__Stored data entries__
*** Begin section ***
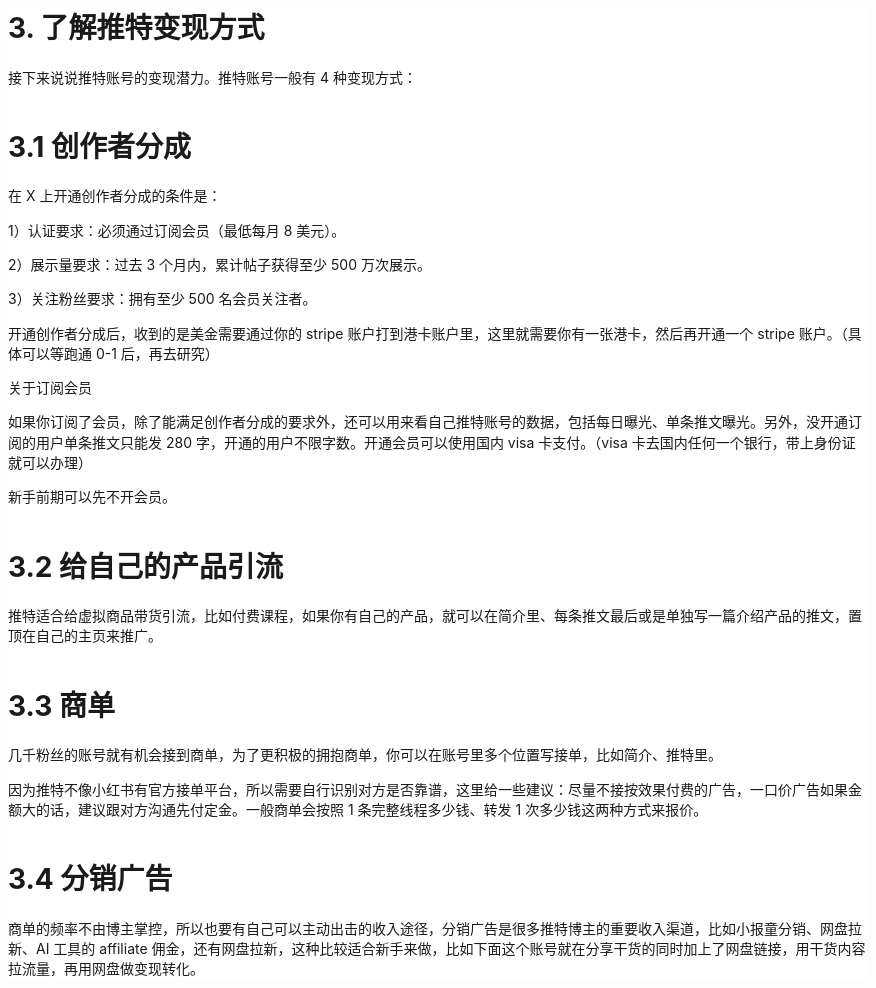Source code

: # 3\. 了解推特变现方式

接下来说说推特账号的变现潜力。推特账号一般有 4 种变现方式：

# 3.1 创作者分成

在 X 上开通创作者分成的条件是：

1）认证要求：必须通过订阅会员（最低每月 8 美元）。

2）展示量要求：过去 3 个月内，累计帖子获得至少 500 万次展示。

3）关注粉丝要求：拥有至少 500 名会员关注者。

开通创作者分成后，收到的是美金需要通过你的 stripe 账户打到港卡账户里，这里就需要你有一张港卡，然后再开通一个 stripe 账户。（具体可以等跑通 0-1 后，再去研究）

关于订阅会员

如果你订阅了会员，除了能满足创作者分成的要求外，还可以用来看自己推特账号的数据，包括每日曝光、单条推文曝光。另外，没开通订阅的用户单条推文只能发 280 字，开通的用户不限字数。开通会员可以使用国内 visa 卡支付。（visa 卡去国内任何一个银行，带上身份证就可以办理）

新手前期可以先不开会员。

# 3.2 给自己的产品引流

推特适合给虚拟商品带货引流，比如付费课程，如果你有自己的产品，就可以在简介里、每条推文最后或是单独写一篇介绍产品的推文，置顶在自己的主页来推广。

# 3.3 商单

几千粉丝的账号就有机会接到商单，为了更积极的拥抱商单，你可以在账号里多个位置写接单，比如简介、推特里。

因为推特不像小红书有官方接单平台，所以需要自行识别对方是否靠谱，这里给一些建议：尽量不接按效果付费的广告，一口价广告如果金额大的话，建议跟对方沟通先付定金。一般商单会按照 1 条完整线程多少钱、转发 1 次多少钱这两种方式来报价。

# 3.4 分销广告

商单的频率不由博主掌控，所以也要有自己可以主动出击的收入途径，分销广告是很多推特博主的重要收入渠道，比如小报童分销、网盘拉新、AI 工具的 affiliate 佣金，还有网盘拉新，这种比较适合新手来做，比如下面这个账号就在分享干货的同时加上了网盘链接，用干货内容拉流量，再用网盘做变现转化。

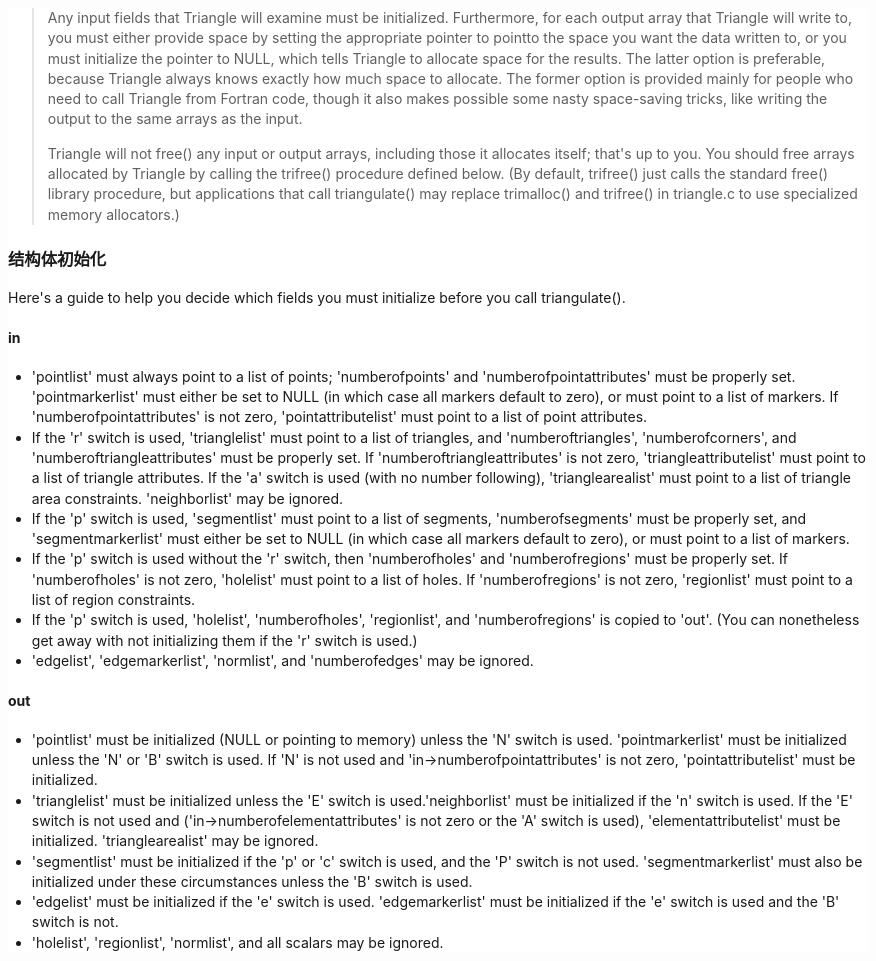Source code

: > Any input fields that Triangle will examine must be initialized. Furthermore, for each output array that Triangle will write to, you must either provide space by setting the appropriate pointer to pointto the space you want the data written to, or you must initialize the pointer to NULL, which tells Triangle to allocate space for the results. The latter option is preferable, because Triangle always knows exactly how much space to allocate.  The former option is provided mainly for people who need to call Triangle from Fortran code, though it also makes possible some nasty space-saving tricks, like writing the output to the same arrays as the input.
>
> Triangle will not free() any input or output arrays, including those it allocates itself; that's up to you.  You should free arrays allocated by Triangle by calling the trifree() procedure defined below.  (By default, trifree() just calls the standard free() library procedure, but applications that call triangulate() may replace trimalloc() and trifree() in triangle.c to use specialized memory allocators.)

### 结构体初始化

Here's a guide to help you decide which fields you must initialize before you call triangulate().

#### in

- 'pointlist' must always point to a list of points; 'numberofpoints' and 'numberofpointattributes' must be properly set.
'pointmarkerlist' must either be set to NULL (in which case all markers default to zero), or must point to a list of markers.  If 'numberofpointattributes' is not zero, 'pointattributelist' must point to a list of point attributes.
- If the 'r' switch is used, 'trianglelist' must point to a list of triangles, and 'numberoftriangles', 'numberofcorners', and 'numberoftriangleattributes' must be properly set.  If 'numberoftriangleattributes' is not zero, 'triangleattributelist' must point to a list of triangle attributes.  If the 'a' switch is used (with no number following), 'trianglearealist' must point to a list of triangle area constraints.  'neighborlist' may be ignored.
- If the 'p' switch is used, 'segmentlist' must point to a list of segments, 'numberofsegments' must be properly set, and 'segmentmarkerlist' must either be set to NULL (in which case all markers default to zero), or must point to a list of markers.
- If the 'p' switch is used without the 'r' switch, then 'numberofholes' and 'numberofregions' must be properly set.  If 'numberofholes' is not zero, 'holelist' must point to a list of holes.  If 'numberofregions' is not zero, 'regionlist' must point to a list of region constraints.
- If the 'p' switch is used, 'holelist', 'numberofholes', 'regionlist', and 'numberofregions' is copied to 'out'.  (You can nonetheless get away with not initializing them if the 'r' switch is used.)
- 'edgelist', 'edgemarkerlist', 'normlist', and 'numberofedges' may be ignored.

#### out

- 'pointlist' must be initialized (NULL or pointing to memory) unless the 'N' switch is used.  'pointmarkerlist' must be initialized unless the 'N' or 'B' switch is used.  If 'N' is not used and 'in->numberofpointattributes' is not zero, 'pointattributelist' must be initialized.
- 'trianglelist' must be initialized unless the 'E' switch is used.'neighborlist' must be initialized if the 'n' switch is used.  If the 'E' switch is not used and ('in->numberofelementattributes' is not zero or the 'A' switch is used), 'elementattributelist' must be initialized.  'trianglearealist' may be ignored.
- 'segmentlist' must be initialized if the 'p' or 'c' switch is used, and the 'P' switch is not used.  'segmentmarkerlist' must also be initialized under these circumstances unless the 'B' switch is used.
- 'edgelist' must be initialized if the 'e' switch is used. 'edgemarkerlist' must be initialized if the 'e' switch is used and the 'B' switch is not.
- 'holelist', 'regionlist', 'normlist', and all scalars may be ignored.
*** End section ***
__Exercise prompt__
Where does the string "edgemarkerlist" appear in the records above? Show every line that holds it.

__Completed exercise__
- 'edgelist', 'edgemarkerlist', 'normlist', and 'numberofedges' may be ignored.
- 'edgelist' must be initialized if the 'e' switch is used. 'edgemarkerlist' must be initialized if the 'e' switch is used and the 'B' switch is not.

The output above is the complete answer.